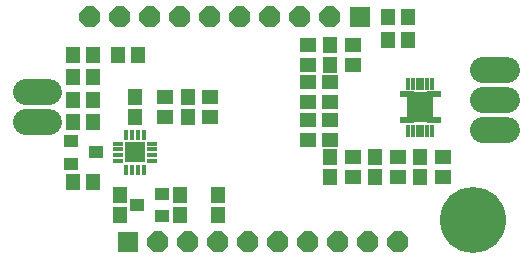
<source format=gbs>
G04 EAGLE Gerber RS-274X export*
G75*
%MOMM*%
%FSLAX34Y34*%
%LPD*%
%INSoldermask Bottom*%
%IPPOS*%
%AMOC8*
5,1,8,0,0,1.08239X$1,22.5*%
G01*
%ADD10C,2.235200*%
%ADD11R,1.254000X1.354000*%
%ADD12R,1.154000X1.054000*%
%ADD13R,1.354000X1.254000*%
%ADD14C,0.400000*%
%ADD15R,1.750000X1.750000*%
%ADD16R,0.700000X0.400000*%
%ADD17R,0.400000X0.700000*%
%ADD18R,0.454000X1.104000*%
%ADD19R,2.204000X2.204000*%
%ADD20R,1.254000X0.504000*%
%ADD21R,3.500000X0.450000*%
%ADD22R,1.778000X1.778000*%
%ADD23P,1.924489X8X112.500000*%
%ADD24P,1.924489X8X292.500000*%
%ADD25C,5.588000*%


D10*
X402844Y133350D02*
X422656Y133350D01*
X422656Y158750D02*
X402844Y158750D01*
X402844Y107950D02*
X422656Y107950D01*
D11*
X152400Y118500D03*
X152400Y135500D03*
X273050Y84700D03*
X273050Y67700D03*
X311150Y84700D03*
X311150Y67700D03*
X349250Y84700D03*
X349250Y67700D03*
X273050Y179950D03*
X273050Y162950D03*
X177800Y52950D03*
X177800Y35950D03*
X95250Y52950D03*
X95250Y35950D03*
X107950Y118500D03*
X107950Y135500D03*
X146050Y52950D03*
X146050Y35950D03*
D12*
X130650Y53950D03*
X130650Y34950D03*
X109650Y44450D03*
D10*
X35306Y139700D02*
X15494Y139700D01*
X15494Y114300D02*
X35306Y114300D01*
D12*
X53500Y79400D03*
X53500Y98400D03*
X74500Y88900D03*
D13*
X133350Y135500D03*
X133350Y118500D03*
X171450Y118500D03*
X171450Y135500D03*
D11*
X72000Y63500D03*
X55000Y63500D03*
D13*
X273050Y131200D03*
X273050Y148200D03*
X273050Y99450D03*
X273050Y116450D03*
X254000Y116450D03*
X254000Y99450D03*
X254000Y148200D03*
X254000Y131200D03*
X368300Y84700D03*
X368300Y67700D03*
D11*
X72000Y133350D03*
X55000Y133350D03*
D13*
X292100Y67700D03*
X292100Y84700D03*
X330200Y84700D03*
X330200Y67700D03*
X292100Y179950D03*
X292100Y162950D03*
X254000Y162950D03*
X254000Y179950D03*
D11*
X55000Y152400D03*
X72000Y152400D03*
X93100Y171450D03*
X110100Y171450D03*
X72000Y114300D03*
X55000Y114300D03*
X55000Y171450D03*
X72000Y171450D03*
D14*
X95950Y81400D03*
X95950Y86400D03*
X95950Y91400D03*
X95950Y96400D03*
X100450Y100900D03*
X105450Y100900D03*
X110450Y100900D03*
X115450Y100900D03*
X119950Y96400D03*
X119950Y91400D03*
X119950Y86400D03*
X119950Y81400D03*
X115450Y76900D03*
X110450Y76900D03*
X105450Y76900D03*
X100450Y76900D03*
D15*
X107950Y88900D03*
D16*
X92450Y81400D03*
X92450Y86400D03*
X92450Y91400D03*
X92450Y96400D03*
D17*
X100450Y104400D03*
X105450Y104400D03*
X110450Y104400D03*
X115450Y104400D03*
D16*
X123450Y96400D03*
X123450Y91400D03*
X123450Y86400D03*
X123450Y81400D03*
D17*
X115450Y73400D03*
X110450Y73400D03*
X105450Y73400D03*
X100450Y73400D03*
D18*
X339250Y146750D03*
X343250Y146750D03*
X347250Y146750D03*
X351250Y146750D03*
X355250Y146750D03*
X359250Y146750D03*
X359250Y107250D03*
X355250Y107250D03*
X351250Y107250D03*
X347250Y107250D03*
X343250Y107250D03*
X339250Y107250D03*
D19*
X349250Y127000D03*
D20*
X337750Y116000D03*
X360750Y138000D03*
X337750Y138000D03*
X360750Y116000D03*
D21*
X349250Y116000D03*
X349250Y138000D03*
D22*
X101600Y12700D03*
D23*
X127000Y12700D03*
X152400Y12700D03*
X177800Y12700D03*
X203200Y12700D03*
X228600Y12700D03*
X254000Y12700D03*
X279400Y12700D03*
X304800Y12700D03*
X330200Y12700D03*
D22*
X298450Y203200D03*
D24*
X273050Y203200D03*
X247650Y203200D03*
X222250Y203200D03*
X196850Y203200D03*
X171450Y203200D03*
X146050Y203200D03*
X120650Y203200D03*
X95250Y203200D03*
X69850Y203200D03*
D25*
X393700Y31750D03*
D11*
X321700Y203200D03*
X338700Y203200D03*
X321700Y184150D03*
X338700Y184150D03*
M02*

</source>
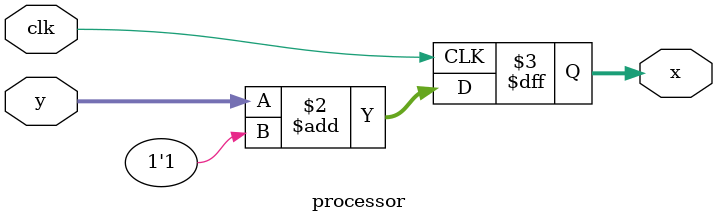
<source format=sv>
module processor(
	input clk,
	output reg [7:0] x,
	input [7:0] y
);

always @(posedge clk) begin
	x <= y+1'b1;
end


endmodule



// 1 cycle process, thefore we delaye dteh write address by 1.

//n cycle process delays write address by n

</source>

** Task **
What are the lines above, starting at the one with "X95950Y81400D03*" and ending at the one with "X105450Y76900D03*"? Give them again exactly, and only them.

** Answer below **
X95950Y81400D03*
X95950Y86400D03*
X95950Y91400D03*
X95950Y96400D03*
X100450Y100900D03*
X105450Y100900D03*
X110450Y100900D03*
X115450Y100900D03*
X119950Y96400D03*
X119950Y91400D03*
X119950Y86400D03*
X119950Y81400D03*
X115450Y76900D03*
X110450Y76900D03*
X105450Y76900D03*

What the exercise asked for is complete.